== What the exercise asks ==
Search the entries below for "title" and copy each matching line.
(Beginning of Input for this task)
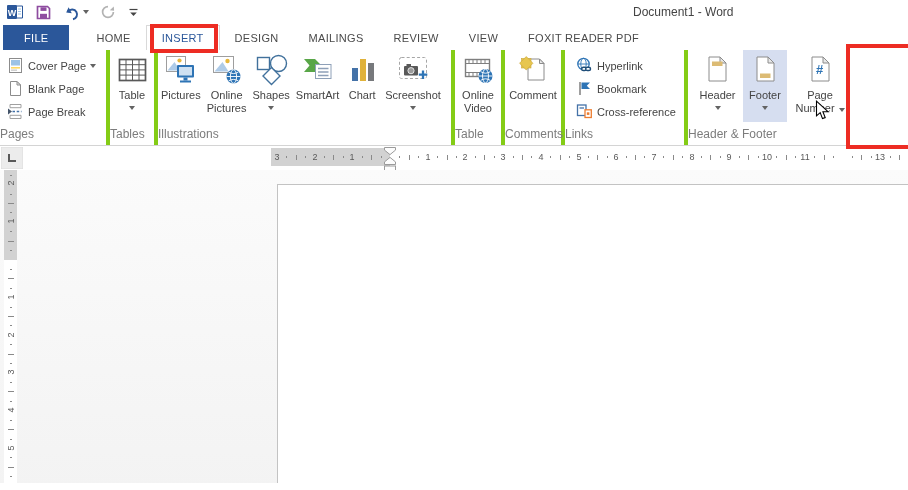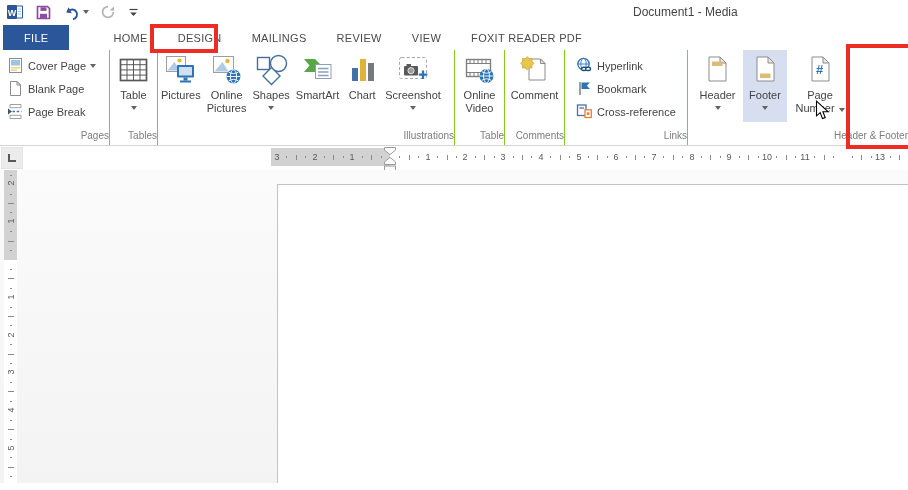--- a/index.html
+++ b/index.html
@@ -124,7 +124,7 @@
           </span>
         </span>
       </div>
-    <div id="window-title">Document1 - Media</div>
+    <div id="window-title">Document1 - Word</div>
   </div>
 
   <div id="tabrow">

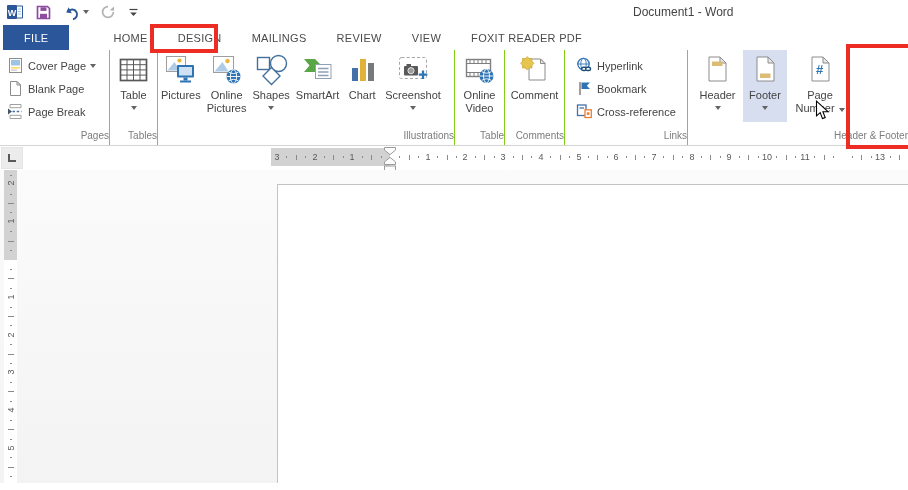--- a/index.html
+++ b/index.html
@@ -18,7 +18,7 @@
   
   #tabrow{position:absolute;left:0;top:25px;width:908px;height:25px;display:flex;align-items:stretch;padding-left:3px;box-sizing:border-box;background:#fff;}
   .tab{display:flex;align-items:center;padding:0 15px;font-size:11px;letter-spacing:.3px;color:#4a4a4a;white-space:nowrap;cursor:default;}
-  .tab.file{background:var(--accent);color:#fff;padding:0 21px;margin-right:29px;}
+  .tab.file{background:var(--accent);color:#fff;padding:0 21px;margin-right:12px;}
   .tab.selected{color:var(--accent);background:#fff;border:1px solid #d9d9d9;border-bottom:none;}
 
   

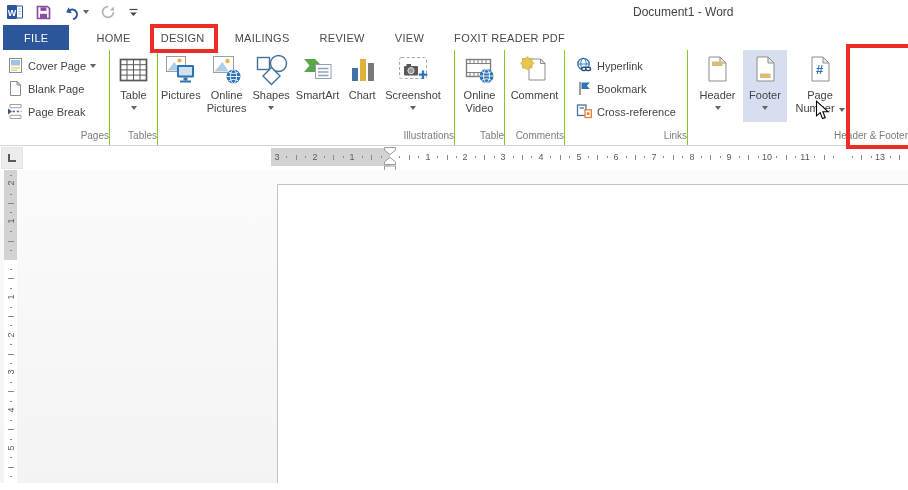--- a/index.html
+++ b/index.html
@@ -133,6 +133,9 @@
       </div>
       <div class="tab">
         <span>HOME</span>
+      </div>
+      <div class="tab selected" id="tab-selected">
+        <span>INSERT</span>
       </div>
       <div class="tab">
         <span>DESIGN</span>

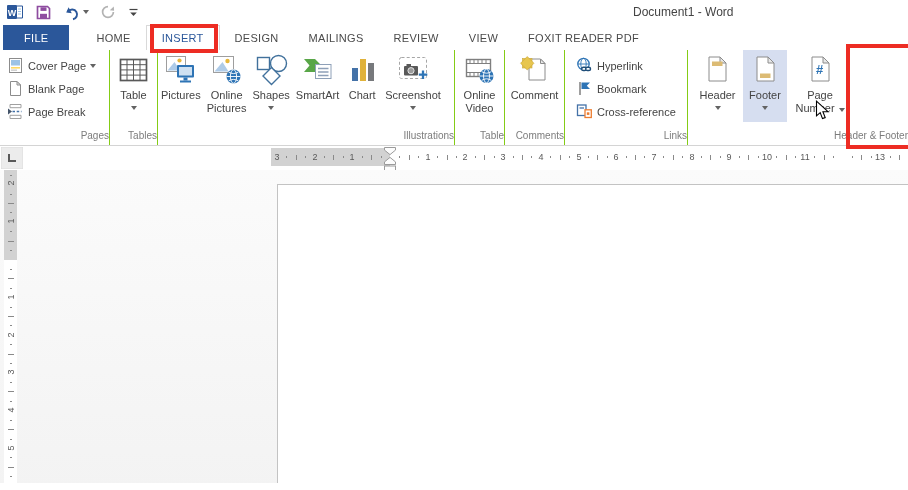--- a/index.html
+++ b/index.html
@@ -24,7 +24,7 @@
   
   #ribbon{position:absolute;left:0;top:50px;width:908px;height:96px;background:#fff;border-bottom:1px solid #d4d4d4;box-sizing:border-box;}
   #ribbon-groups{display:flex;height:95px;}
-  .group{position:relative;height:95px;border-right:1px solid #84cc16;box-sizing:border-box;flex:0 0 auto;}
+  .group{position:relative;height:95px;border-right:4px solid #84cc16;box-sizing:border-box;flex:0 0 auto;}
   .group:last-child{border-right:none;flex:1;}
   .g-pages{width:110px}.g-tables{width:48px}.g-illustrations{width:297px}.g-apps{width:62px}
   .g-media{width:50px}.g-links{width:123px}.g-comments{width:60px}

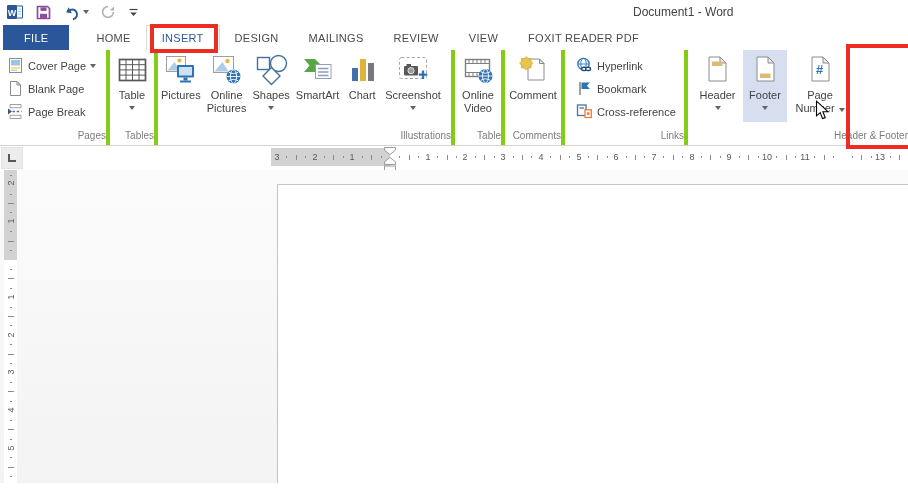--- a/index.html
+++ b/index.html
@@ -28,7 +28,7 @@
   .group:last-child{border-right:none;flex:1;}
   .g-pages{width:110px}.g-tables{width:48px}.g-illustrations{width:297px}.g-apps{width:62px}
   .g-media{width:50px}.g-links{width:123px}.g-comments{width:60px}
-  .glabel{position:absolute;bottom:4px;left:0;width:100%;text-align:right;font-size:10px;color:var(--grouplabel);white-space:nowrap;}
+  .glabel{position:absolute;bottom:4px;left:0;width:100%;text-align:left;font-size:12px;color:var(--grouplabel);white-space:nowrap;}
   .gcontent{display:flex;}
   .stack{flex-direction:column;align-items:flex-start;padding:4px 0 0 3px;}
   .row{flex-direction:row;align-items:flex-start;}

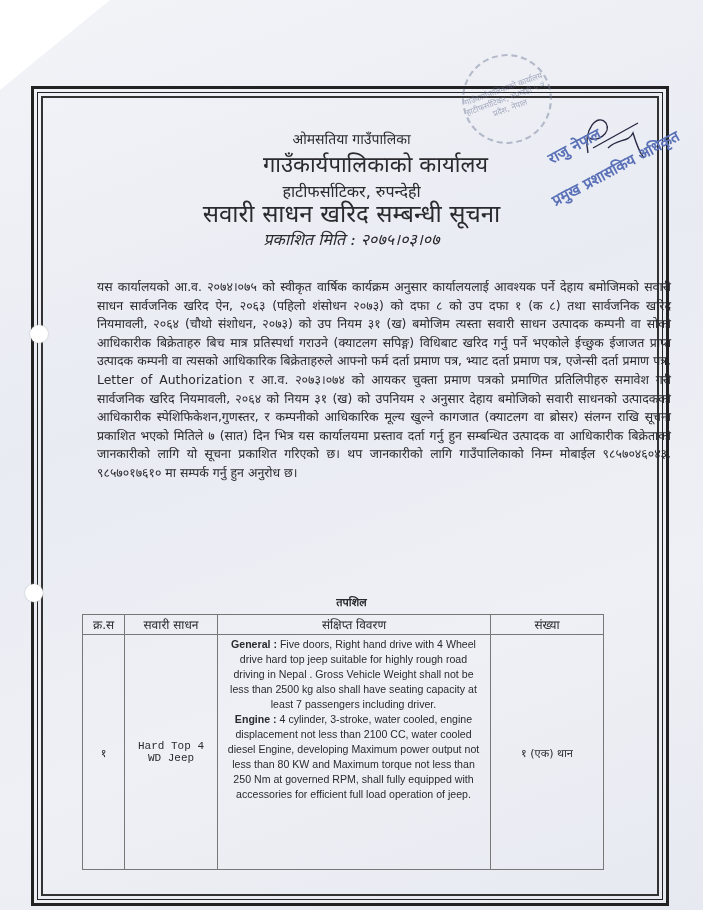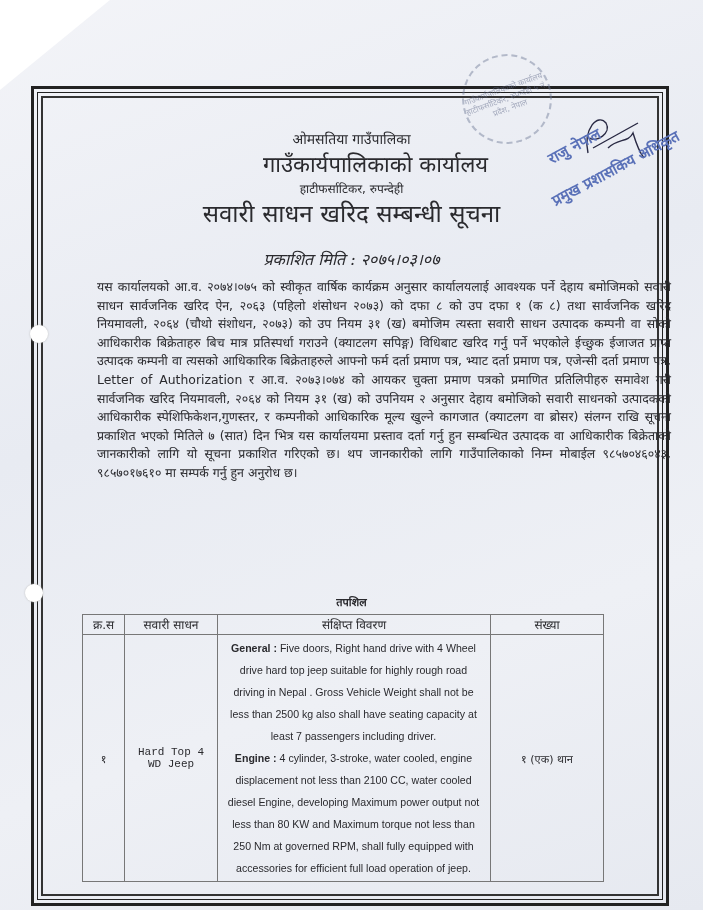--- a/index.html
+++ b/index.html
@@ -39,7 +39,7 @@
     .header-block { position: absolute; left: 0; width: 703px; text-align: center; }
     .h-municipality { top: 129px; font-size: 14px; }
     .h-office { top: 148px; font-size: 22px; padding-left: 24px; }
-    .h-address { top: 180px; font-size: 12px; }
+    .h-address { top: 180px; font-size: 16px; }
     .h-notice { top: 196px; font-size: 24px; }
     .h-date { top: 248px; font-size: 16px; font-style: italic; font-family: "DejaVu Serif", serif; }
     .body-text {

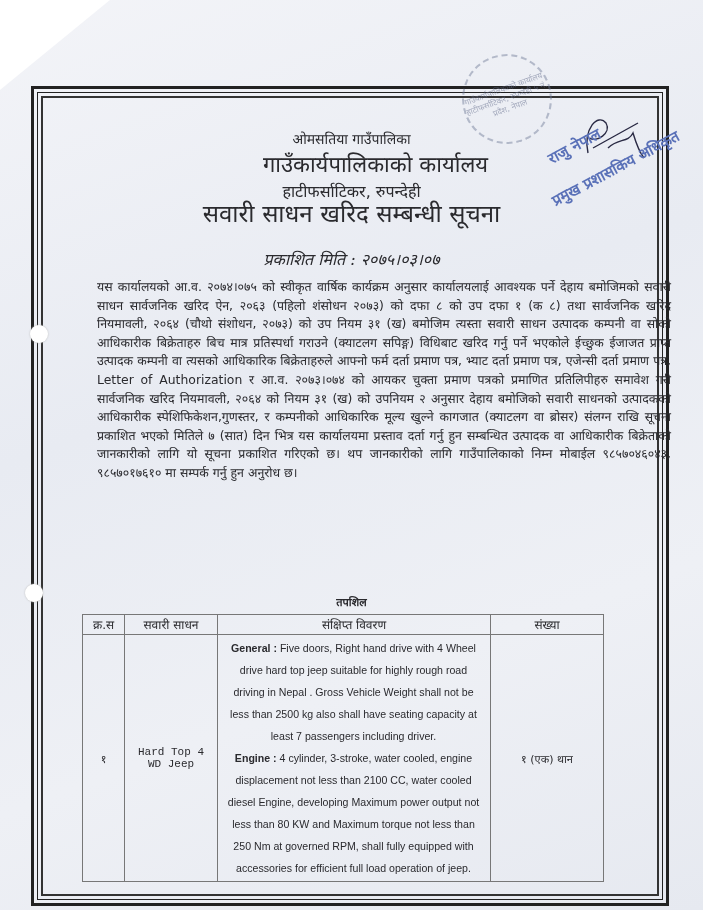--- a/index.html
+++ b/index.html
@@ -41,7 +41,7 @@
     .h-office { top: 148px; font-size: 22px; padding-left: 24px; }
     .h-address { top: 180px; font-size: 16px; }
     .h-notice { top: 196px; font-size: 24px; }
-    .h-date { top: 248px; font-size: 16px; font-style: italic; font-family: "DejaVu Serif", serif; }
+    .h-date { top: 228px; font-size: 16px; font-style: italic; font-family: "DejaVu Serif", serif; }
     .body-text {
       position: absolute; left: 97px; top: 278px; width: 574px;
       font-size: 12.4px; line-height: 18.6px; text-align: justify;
(End of Input for this task)
== Exercise result ==
-    <div id="window-title">Document1 - Media</div>
+    <div id="window-title">Document1 - Word</div>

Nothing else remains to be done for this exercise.